Sitarski joined J.P. Morgan in Nov. 2007, beginning on the financial institution aspect. He entered the securities portion of the enterprise as a monetary advisor affiliate in 2010 and have become an advisor two years later.

By the top of his time on the financial institution, Sitarski was a personal shopper advisor. In accordance with the grievance, the financial institution referred a whole lot of its shoppers to Sitarski for him to pitch funding alternatives. The financial institution didn’t count on Sitarski to chilly name for shoppers. 

Via his employment, Sitarski allegedly may entry what J.P. Morgan deemed confidential data in shopper information, together with “shopper identification, handle, phone numbers, transactional historical past, tax data, private monetary knowledge, banking data and funding goals.” In addition they claimed all of Sitraski’s contacts in his advisory enterprise had been pre-existing financial institution shoppers referred or assigned to him.

J.P. Morgan additionally alleged Sitarski signed a number of non-solicitation agreements throughout his tenure, barring him from soliciting shoppers for one 12 months after his employment at J.P. Morgan ended. The contracts demanded Sitarski not use or retain the financial institution’s confidential data if he resigned.

The Sitarski swimsuit isn’t the primary time J.P. Morgan accused a former advisor of breaking their agreements. In January, J.P. Morgan sued Nader Joseph Al-Mooshi, a former financial institution department advisor who’d departed for Kestra the earlier fall.
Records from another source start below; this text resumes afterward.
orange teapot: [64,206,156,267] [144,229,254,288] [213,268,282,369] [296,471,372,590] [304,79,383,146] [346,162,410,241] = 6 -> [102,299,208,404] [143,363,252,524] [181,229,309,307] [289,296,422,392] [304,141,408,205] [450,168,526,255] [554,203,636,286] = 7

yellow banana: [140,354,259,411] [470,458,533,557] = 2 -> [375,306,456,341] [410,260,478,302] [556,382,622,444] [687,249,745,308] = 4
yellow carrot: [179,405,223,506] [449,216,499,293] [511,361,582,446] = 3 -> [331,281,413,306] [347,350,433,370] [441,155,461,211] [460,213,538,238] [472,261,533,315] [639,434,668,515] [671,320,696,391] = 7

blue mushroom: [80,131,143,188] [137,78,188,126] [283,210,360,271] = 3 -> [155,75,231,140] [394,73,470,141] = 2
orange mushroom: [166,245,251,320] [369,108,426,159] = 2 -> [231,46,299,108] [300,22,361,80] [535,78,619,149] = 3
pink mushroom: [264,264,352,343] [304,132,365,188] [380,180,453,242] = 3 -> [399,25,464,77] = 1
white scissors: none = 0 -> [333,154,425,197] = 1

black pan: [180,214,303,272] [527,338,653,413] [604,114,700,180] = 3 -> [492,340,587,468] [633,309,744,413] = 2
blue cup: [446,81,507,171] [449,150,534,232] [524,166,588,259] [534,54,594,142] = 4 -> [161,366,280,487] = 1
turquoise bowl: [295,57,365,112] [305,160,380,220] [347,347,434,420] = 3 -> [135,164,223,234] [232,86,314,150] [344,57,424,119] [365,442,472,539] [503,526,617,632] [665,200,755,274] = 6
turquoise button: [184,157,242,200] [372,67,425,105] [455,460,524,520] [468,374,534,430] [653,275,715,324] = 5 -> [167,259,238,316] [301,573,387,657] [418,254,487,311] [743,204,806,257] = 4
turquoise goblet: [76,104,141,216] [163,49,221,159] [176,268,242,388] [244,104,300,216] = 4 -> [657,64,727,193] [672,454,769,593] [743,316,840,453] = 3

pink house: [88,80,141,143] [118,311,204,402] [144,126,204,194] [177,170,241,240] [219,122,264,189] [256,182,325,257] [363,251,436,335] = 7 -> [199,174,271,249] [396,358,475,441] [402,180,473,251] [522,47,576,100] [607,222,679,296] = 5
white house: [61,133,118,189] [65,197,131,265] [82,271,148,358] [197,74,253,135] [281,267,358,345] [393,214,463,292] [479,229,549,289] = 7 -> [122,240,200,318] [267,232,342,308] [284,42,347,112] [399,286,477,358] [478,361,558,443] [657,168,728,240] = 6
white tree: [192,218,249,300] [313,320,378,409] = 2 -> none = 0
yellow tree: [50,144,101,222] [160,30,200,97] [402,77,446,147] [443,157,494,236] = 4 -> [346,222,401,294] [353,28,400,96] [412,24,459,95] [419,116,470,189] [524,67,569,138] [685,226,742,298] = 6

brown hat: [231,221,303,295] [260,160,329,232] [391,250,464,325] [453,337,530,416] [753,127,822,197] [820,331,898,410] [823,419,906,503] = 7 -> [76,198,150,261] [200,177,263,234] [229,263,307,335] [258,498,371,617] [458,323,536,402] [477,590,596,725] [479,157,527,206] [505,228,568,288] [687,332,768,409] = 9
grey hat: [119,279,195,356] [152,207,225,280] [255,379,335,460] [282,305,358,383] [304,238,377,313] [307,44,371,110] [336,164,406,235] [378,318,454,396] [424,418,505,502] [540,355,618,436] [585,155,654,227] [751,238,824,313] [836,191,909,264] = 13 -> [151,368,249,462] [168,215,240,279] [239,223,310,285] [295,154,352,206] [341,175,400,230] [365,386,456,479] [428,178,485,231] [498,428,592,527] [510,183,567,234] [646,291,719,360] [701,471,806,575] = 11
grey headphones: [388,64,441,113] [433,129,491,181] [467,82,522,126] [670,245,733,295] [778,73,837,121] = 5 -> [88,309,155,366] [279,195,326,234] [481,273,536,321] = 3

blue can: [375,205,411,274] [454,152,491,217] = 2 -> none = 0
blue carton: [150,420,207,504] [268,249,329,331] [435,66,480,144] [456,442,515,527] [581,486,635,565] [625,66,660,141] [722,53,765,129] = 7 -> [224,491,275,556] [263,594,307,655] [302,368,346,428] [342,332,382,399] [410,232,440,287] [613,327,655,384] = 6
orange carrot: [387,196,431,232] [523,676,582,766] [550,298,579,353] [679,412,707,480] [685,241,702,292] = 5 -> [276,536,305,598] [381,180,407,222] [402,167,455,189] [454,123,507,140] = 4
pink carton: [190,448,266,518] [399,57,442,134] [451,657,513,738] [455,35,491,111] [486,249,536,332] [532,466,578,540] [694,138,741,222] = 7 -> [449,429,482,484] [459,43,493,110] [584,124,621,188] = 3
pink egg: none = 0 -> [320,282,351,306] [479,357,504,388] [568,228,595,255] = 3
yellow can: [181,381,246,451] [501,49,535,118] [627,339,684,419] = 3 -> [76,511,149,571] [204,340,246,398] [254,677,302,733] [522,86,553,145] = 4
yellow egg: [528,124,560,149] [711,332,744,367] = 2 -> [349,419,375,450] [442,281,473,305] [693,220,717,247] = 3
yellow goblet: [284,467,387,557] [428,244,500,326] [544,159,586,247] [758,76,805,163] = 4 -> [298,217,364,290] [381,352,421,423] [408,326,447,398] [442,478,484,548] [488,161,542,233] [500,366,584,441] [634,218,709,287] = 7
The financial institution accused him of bleeding the financial institution of $40 million in belongings by soliciting financial institution clients and utilizing proprietary shopper data. 

Final fall, J.P. Morgan leveled comparable allegations towards Daniel Sutton, a Fla.-based advisor who left the financial institution for Commonwealth.

J.P. Morgan beforehand said that financial institution department advisors like Sitarski, al-Mooshi and Sutton don’t fall underneath the protections of the Protocol for Dealer Recruiting, established in 2004 to supply advisors larger flexibility (and fewer authorized jeopardy) when soliciting shoppers after transferring between wealth administration companies. 

The financial institution claims these protections solely prolong in-house to registered reps within the J.P. Morgan Advisors division with the titles “wealth advisor” or “wealth companion.”